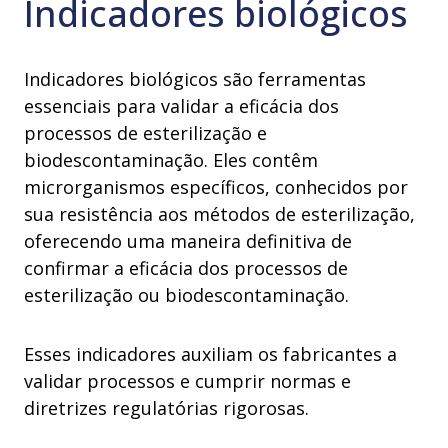
Indicadores biológicos
Indicadores biológicos são ferramentas
essenciais para validar a eficácia dos
processos de esterilização e
biodescontaminação. Eles contêm
microrganismos específicos, conhecidos por
sua resistência aos métodos de esterilização,
oferecendo uma maneira definitiva de
confirmar a eficácia dos processos de
esterilização ou biodescontaminação.
Esses indicadores auxiliam os fabricantes a
validar processos e cumprir normas e
diretrizes regulatórias rigorosas.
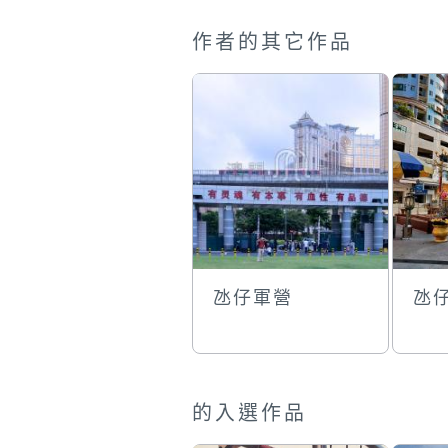
作者的其它作品
氹仔軍營
氹
的入選作品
——
Brief:
Please repeat the lines that run from the one holding "microrganismos específicos, conhecidos por" to the last line of the material, both included, exactly and without pictures.

Task response:
microrganismos específicos, conhecidos por
sua resistência aos métodos de esterilização,
oferecendo uma maneira definitiva de
confirmar a eficácia dos processos de
esterilização ou biodescontaminação.
Esses indicadores auxiliam os fabricantes a
validar processos e cumprir normas e
diretrizes regulatórias rigorosas.
作者的其它作品
氹仔軍營
氹
的入選作品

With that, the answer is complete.